United Arab Emirates

Saturday, July 19


Brazil’s judiciary will not be intimidated by a US decision to target officials involved in the trial of former President Jair Bolsonaro with visa bans, a senior judicial official said late on Friday, criticizing the move as arbitrary.



In an escalation of tensions between US President Donald Trump and the government of Latin America’s largest economy, Washington imposed visa restrictions on Friday on Supreme Court Justice Alexandre de Moraes, his family and other unnamed court officials.

The visa bans were a response to the Supreme Court’s decision to issue search warrants and restraining orders targeting Trump ally Bolsonaro, who is accused of plotting a coup to overturn the results of a 2022 election he lost.



Solicitor general Jorge Messias, the top judicial official for President Luiz Inacio Lula da Silva’s executive branch, said in a statement posted on X that Prosecutor General Paulo Gonet was also targeted by the ban.

“Rest assured that no improper maneuver or sordid conspiratorial act will intimidate our country’s judiciary in the independent and dignified exercise of its task,” he added.

Messias said the Brazilian officials were subject to “arbitrary acts of visa revocation by a foreign nation on account of their fulfillment of their legitimate institutional responsibilities in accordance with constitutional terms.”

In addition to Moraes, seven other justices from Brazil’s 11-member Supreme Court were also hit by the US visa restrictions, Government Institutional Relations Minister Gleisi Hoffmann said on Friday.

They include justices Luis Roberto Barroso, Dias Toffoli, Cristiano Zanin, Flavio Dino, Carmen Lucia, Edson Fachin, and Gilmar Mendes.

The Prosecutor General’s Office and the Supreme Court did not immediately respond to requests for comment.

Trump has criticized the proceedings against Bolsonaro as a “witch hunt”, a term he has used to describe his own treatment by political opponents, and has called for the charges to be dropped. In a letter last week, he announced a 50 percent tariff on Brazilian goods starting August 1, opening the message with criticism of the trial.

Bolsonaro is on trial before Brazil’s Supreme Court on charges of plotting a coup to stop Lula from taking office in January 2023.

The right-wing firebrand has denied that he led an attempt to overthrow the government but has acknowledged taking part in meetings aimed at reversing the election’s outcome.

Raw data:

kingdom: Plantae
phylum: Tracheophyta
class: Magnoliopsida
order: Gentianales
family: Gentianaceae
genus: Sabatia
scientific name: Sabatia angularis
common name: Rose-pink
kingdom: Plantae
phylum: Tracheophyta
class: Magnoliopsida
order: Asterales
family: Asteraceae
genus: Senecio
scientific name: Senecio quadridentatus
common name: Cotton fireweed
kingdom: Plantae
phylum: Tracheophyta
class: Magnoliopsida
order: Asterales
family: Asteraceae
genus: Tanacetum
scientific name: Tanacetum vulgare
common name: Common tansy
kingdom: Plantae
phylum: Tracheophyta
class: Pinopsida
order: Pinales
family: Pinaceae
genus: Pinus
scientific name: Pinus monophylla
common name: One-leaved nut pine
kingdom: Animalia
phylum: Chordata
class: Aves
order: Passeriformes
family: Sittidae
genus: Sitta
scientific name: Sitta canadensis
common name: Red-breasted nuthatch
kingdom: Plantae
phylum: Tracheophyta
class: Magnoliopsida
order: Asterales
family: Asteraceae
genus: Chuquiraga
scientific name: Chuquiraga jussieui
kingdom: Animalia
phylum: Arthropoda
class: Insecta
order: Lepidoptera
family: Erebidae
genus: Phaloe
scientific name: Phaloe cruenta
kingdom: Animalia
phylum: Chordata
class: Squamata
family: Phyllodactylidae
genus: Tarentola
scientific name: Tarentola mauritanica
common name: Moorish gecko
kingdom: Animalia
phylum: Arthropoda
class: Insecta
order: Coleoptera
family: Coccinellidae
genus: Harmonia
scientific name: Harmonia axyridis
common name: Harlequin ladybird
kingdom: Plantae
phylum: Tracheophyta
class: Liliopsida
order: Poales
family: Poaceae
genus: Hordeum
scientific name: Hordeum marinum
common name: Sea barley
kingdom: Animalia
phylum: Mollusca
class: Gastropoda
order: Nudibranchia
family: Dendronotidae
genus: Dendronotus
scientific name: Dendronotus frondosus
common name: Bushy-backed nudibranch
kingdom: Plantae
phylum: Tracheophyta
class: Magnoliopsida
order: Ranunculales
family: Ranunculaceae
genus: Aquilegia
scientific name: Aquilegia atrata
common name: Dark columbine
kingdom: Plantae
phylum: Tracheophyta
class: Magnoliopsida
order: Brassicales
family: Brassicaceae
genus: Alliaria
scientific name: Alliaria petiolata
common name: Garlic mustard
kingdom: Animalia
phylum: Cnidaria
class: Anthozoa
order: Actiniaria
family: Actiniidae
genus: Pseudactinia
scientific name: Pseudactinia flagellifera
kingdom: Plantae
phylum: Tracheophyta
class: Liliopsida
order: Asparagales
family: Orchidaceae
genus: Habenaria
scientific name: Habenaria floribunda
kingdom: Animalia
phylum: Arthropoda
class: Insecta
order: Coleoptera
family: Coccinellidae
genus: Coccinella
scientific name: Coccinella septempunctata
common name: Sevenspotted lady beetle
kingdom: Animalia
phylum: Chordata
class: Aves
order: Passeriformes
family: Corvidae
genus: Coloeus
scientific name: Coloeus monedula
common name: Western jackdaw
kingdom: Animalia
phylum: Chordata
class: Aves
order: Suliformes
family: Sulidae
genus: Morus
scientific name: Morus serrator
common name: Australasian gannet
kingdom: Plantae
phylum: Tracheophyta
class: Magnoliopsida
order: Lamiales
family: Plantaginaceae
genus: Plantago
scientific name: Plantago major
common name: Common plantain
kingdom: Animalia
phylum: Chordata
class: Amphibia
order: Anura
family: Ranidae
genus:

Task instructions:
• a. In the article on the US visa bans, what tariff on Brazilian goods did Trump announce, and when does it take effect?
• b. Name every Supreme Court justice other than Alexandre de Moraes whom the article on the US visa bans lists as hit by the restrictions.
The records were taken from a separate source.

Responses:
• a. A 50 percent tariff on Brazilian goods, starting August 1.

• b. Luis Roberto Barroso, Dias Toffoli, Cristiano Zanin, Flavio Dino, Carmen Lucia, Edson Fachin, Gilmar Mendes